• [Task statement]: Pictures do not belong in the copy, so please give every entry below again exactly.

──────── Entries provided ────────

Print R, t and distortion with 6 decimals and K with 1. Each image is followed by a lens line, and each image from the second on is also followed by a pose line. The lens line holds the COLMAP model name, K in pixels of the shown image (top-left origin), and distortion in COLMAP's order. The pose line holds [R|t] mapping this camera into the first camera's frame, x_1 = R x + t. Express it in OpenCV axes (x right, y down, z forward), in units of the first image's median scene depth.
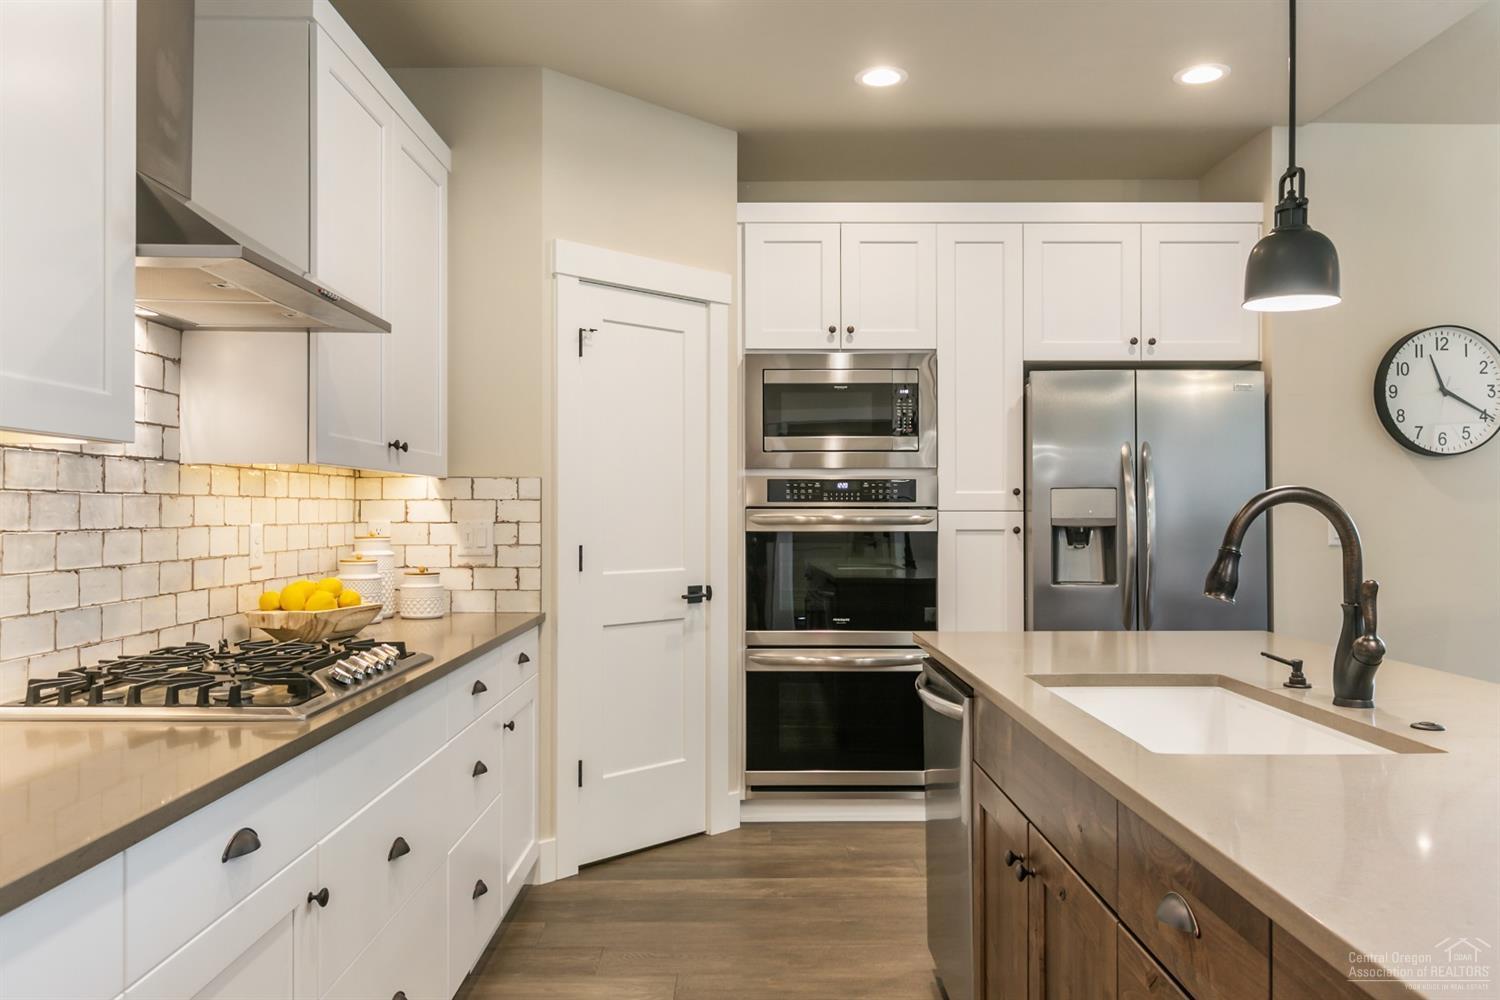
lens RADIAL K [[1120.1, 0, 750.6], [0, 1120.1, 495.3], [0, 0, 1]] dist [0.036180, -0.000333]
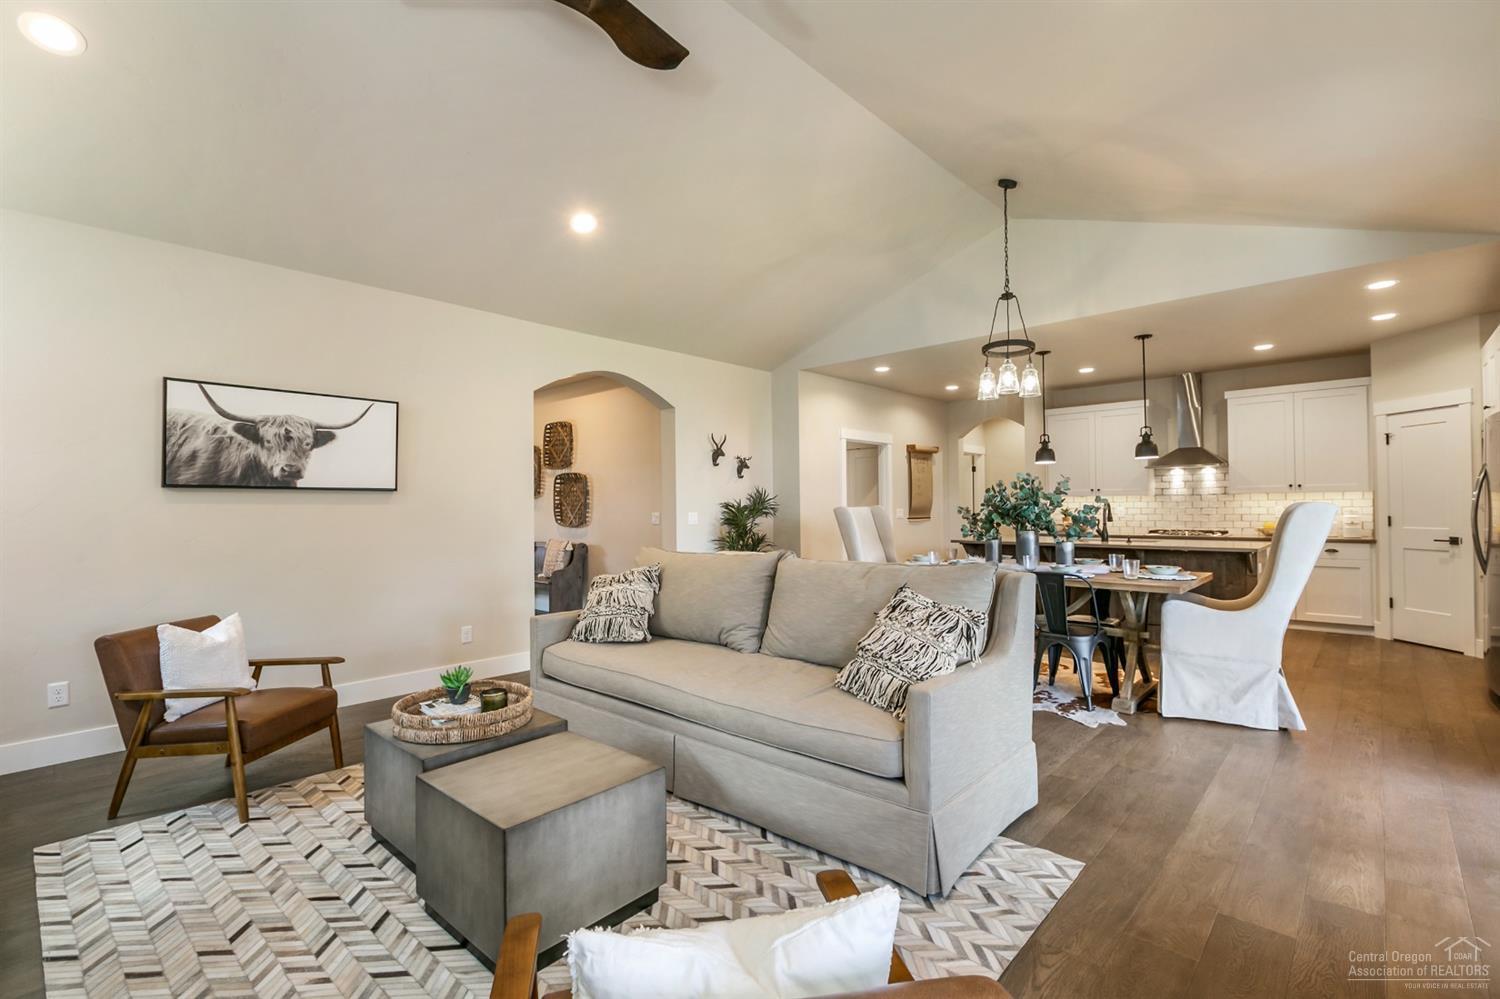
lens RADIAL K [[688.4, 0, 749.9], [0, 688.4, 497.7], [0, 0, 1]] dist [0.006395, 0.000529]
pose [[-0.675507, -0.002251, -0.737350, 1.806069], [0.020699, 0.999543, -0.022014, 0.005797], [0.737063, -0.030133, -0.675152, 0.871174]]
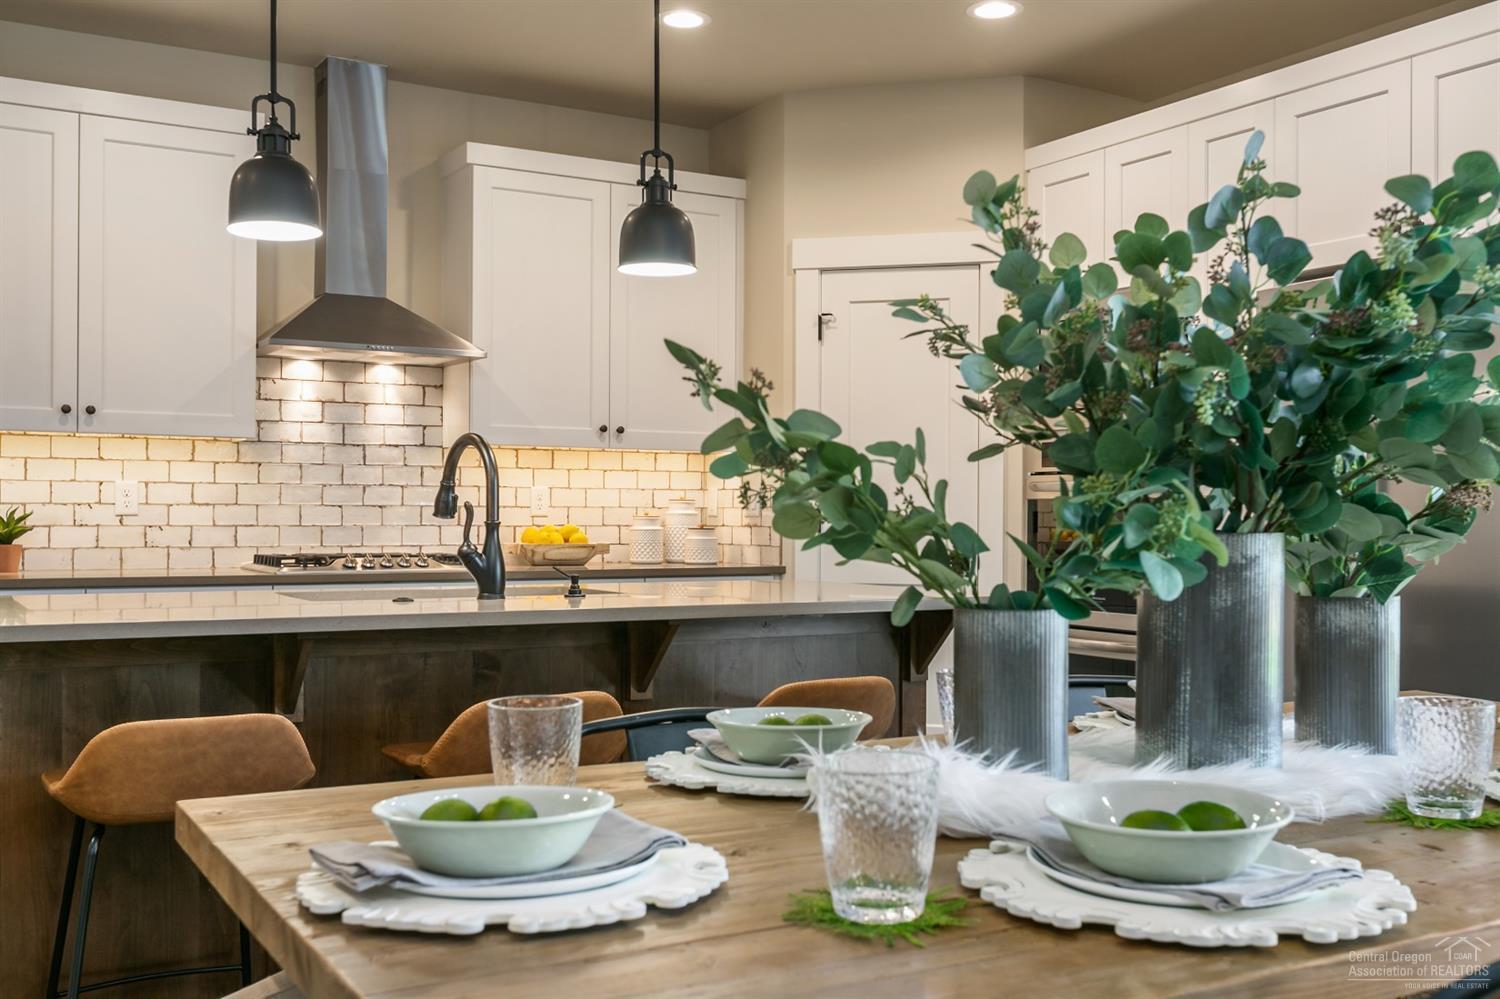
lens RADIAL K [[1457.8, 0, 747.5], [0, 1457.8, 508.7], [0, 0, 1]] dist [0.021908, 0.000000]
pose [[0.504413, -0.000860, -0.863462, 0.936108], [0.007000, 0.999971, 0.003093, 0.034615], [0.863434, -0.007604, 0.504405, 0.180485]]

────────

• [Written response]:
Print R, t and distortion with 6 decimals and K with 1. Each image is followed by a lens line, and each image from the second on is also followed by a pose line. The lens line holds the COLMAP model name, K in pixels of the shown image (top-left origin), and distortion in COLMAP's order. The pose line holds [R|t] mapping this camera into the first camera's frame, x_1 = R x + t. Express it in OpenCV axes (x right, y down, z forward), in units of the first image's median scene depth.
lens RADIAL K [[1120.1, 0, 750.6], [0, 1120.1, 495.3], [0, 0, 1]] dist [0.036180, -0.000333]
lens RADIAL K [[688.4, 0, 749.9], [0, 688.4, 497.7], [0, 0, 1]] dist [0.006395, 0.000529]
pose [[-0.675507, -0.002251, -0.737350, 1.806069], [0.020699, 0.999543, -0.022014, 0.005797], [0.737063, -0.030133, -0.675152, 0.871174]]
lens RADIAL K [[1457.8, 0, 747.5], [0, 1457.8, 508.7], [0, 0, 1]] dist [0.021908, 0.000000]
pose [[0.504413, -0.000860, -0.863462, 0.936108], [0.007000, 0.999971, 0.003093, 0.034615], [0.863434, -0.007604, 0.504405, 0.180485]]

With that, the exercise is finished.